A recent example project was itself quite mundane: planning summer camps for my kids. Each week, you had to pick one class from four categories. There were nine weeks. Some weeks had limited options. Some options are repeated across weeks. My goal was simple in theory and tricky in practice: maximize variety and minimize repeats.
At first, my ChatGPT prompts were vague. I’d ask something like:
“Can you organize these camp options into a spreadsheet?”
The AI did exactly that — and nothing more. So I refined:
“We can only choose one class per category per week. Can you recommend picks that avoid repeats?”
Better. But still not quite right. The real progress came when I started externalizing constraints explicitly and letting the AI maintain state over time:
“Don’t output the final result yet. I’m going to paste week-by-week data. Track what’s already been used and only adjust earlier picks if it becomes mathematically necessary.”
That changed everything. ChatGPT stopped wasting time and tokens summarizing the data for each pasted week and focused on ingesting and aggregating the actual data. It flagged “forced repeats” caused by limited catalogs. It suggested small reshuffles to eliminate collisions later. It even explained why certain repeats were unavoidable, which turned out to be the most valuable part.

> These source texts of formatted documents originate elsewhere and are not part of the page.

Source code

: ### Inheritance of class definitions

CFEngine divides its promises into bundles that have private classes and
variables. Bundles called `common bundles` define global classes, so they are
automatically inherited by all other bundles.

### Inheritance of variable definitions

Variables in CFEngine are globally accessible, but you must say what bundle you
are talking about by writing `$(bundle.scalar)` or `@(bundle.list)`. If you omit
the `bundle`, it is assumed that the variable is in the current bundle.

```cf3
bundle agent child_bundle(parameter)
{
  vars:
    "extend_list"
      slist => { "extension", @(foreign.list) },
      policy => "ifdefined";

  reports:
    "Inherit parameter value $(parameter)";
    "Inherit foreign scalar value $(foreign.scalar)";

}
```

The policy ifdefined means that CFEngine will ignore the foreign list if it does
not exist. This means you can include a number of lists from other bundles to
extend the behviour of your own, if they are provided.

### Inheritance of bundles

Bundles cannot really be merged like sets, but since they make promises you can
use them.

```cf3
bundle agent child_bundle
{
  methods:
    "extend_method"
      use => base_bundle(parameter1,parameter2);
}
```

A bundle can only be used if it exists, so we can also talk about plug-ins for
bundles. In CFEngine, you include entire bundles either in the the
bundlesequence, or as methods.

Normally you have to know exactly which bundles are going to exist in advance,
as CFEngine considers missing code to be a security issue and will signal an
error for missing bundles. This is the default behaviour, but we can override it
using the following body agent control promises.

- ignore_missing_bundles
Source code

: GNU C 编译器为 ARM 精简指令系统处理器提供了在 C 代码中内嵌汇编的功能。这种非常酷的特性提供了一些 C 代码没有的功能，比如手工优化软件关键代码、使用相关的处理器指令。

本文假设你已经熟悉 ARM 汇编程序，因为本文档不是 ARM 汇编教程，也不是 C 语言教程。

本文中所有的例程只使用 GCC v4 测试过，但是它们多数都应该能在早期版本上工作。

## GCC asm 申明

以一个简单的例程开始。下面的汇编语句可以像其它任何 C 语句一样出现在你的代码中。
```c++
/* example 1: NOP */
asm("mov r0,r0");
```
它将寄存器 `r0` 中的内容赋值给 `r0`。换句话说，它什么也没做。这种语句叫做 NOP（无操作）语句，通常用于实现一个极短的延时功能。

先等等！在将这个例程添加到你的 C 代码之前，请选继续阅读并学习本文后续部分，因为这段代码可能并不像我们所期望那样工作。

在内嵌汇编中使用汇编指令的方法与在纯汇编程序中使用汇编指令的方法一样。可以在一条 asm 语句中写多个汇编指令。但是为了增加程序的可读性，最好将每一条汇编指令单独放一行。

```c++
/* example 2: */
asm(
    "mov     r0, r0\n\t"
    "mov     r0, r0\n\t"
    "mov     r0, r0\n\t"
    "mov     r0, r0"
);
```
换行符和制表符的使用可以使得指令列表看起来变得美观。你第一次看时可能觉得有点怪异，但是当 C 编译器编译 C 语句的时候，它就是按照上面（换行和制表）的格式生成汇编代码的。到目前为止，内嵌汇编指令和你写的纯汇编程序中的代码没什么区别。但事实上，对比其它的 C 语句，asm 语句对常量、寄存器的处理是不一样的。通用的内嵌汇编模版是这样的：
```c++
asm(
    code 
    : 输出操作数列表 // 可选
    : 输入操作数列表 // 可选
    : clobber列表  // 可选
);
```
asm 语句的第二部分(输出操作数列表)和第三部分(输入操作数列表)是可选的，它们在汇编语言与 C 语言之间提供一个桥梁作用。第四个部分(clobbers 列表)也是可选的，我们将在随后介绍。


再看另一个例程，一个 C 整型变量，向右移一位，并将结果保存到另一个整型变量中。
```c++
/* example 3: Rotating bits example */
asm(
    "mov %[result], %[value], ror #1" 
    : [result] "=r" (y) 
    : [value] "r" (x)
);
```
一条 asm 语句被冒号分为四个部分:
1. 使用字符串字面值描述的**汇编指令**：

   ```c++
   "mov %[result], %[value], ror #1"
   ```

Ultimately, the most effective prompting seems to be about separating the problem definition, data ingestion, planning, and execution into carefully reviewed steps. Each clarification, like “hold on, only one class per category,” or “optimize globally, not week-by-week,” was.
The takeaway for me: Define constraints. Iterate. Let the system reason. And don’t expect a usable result from a single prompt, but after some collaboration and refinement.